Excerpt to read Block Start

A G2P1 with previous cesarean section due to obstructed labour comes for first antenatal visit at 34 weeks of gestation. She is seeking advice for home delivery this time. What will be the most dangerous complication in her case if we allow her to deliver at home by untrained birth attendent:
- A. Prolonged latent phase.
- B. Arrest in second stage of labour.
- C. Delayed progress in active phase of labour.
- D. Rupture uterus.
- E. Placental retention.
Correct Answer: D
Rationale: Uterine rupture is a life-threatening complication in women with a previous cesarean section especially during labor managed by untrained attendants due to the risk of scar dehiscence. Other complications are less immediately dangerous.
Which assessment finding may indicate a serious neurovascular problem that should be reported immediately to the charge nurse or physician?
- A. The toes of the left foot are warmer than the toes of the right foot.
- B. The toes of both feet are cool to the touch.
- C. The child is unable to wiggle the toes of the right foot.
- D. The capillary refill in the toes of the right foot is 2 seconds.
Correct Answer: C
Rationale: Inability to wiggle toes suggests neurovascular compromise, such as nerve or vascular injury, requiring immediate reporting to prevent permanent damage.
The nurse should plan to keep which equipment or supplies in the burned child's room in case an emergency arises?
- A. An extra supply of sterile dressing
- B. An endotracheal tube and oxygen supply
- C. Equipment to administer pain medication
- D. Additional bags of I.V. fluid
Correct Answer: B
Rationale: Burn patients are at risk for airway compromise due to inhalation injury or edema. Keeping an endotracheal tube and oxygen supply available is critical for emergency airway management.
When teaching an adolescent male client about testicular self-examination, which instruction should the nurse include?
- A. Have examination after a warm bath or shower.
- B. Report any difference in the size of your testicles to the physician.
- C. Malignant lumps are usually located on the front side of the testicles.
- D. Both testicles should be examined simultaneously to detect differences.
Correct Answer: A
Rationale: Performing testicular self-examination after a warm bath or shower relaxes the scrotum, making it easier to detect abnormalities, a key instruction for effective screening.

Excerpt to read Block End

Tasks to complete |
1. In the practice exam excerpt, what risk faced by burn patients makes an endotracheal tube and oxygen supply critical to keep available?
2. Please list all the answer options given in the practice exam excerpt for the patient with a previous cesarean section who wants a home delivery.

Data listing Block Start

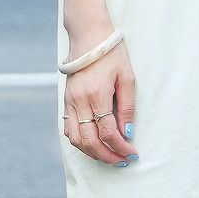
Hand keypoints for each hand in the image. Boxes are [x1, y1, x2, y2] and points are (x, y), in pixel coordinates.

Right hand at [62, 39, 140, 164]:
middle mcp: (79, 102)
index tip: (132, 154)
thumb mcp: (127, 77)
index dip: (120, 147)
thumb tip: (127, 133)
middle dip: (107, 156)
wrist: (88, 36)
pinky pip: (68, 129)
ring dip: (92, 152)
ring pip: (76, 139)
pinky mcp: (66, 100)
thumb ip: (127, 107)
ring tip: (109, 156)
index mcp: (97, 95)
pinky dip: (79, 141)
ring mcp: (70, 102)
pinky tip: (93, 143)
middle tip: (122, 161)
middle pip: (90, 142)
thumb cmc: (112, 54)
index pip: (108, 132)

Data listing Block End

Written responses |
1. Burn patients are at risk for airway compromise due to inhalation injury or edema.

2.
- Prolonged latent phase
- Arrest in second stage of labour
- Delayed progress in active phase of labour
- Rupture uterus
- Placental retention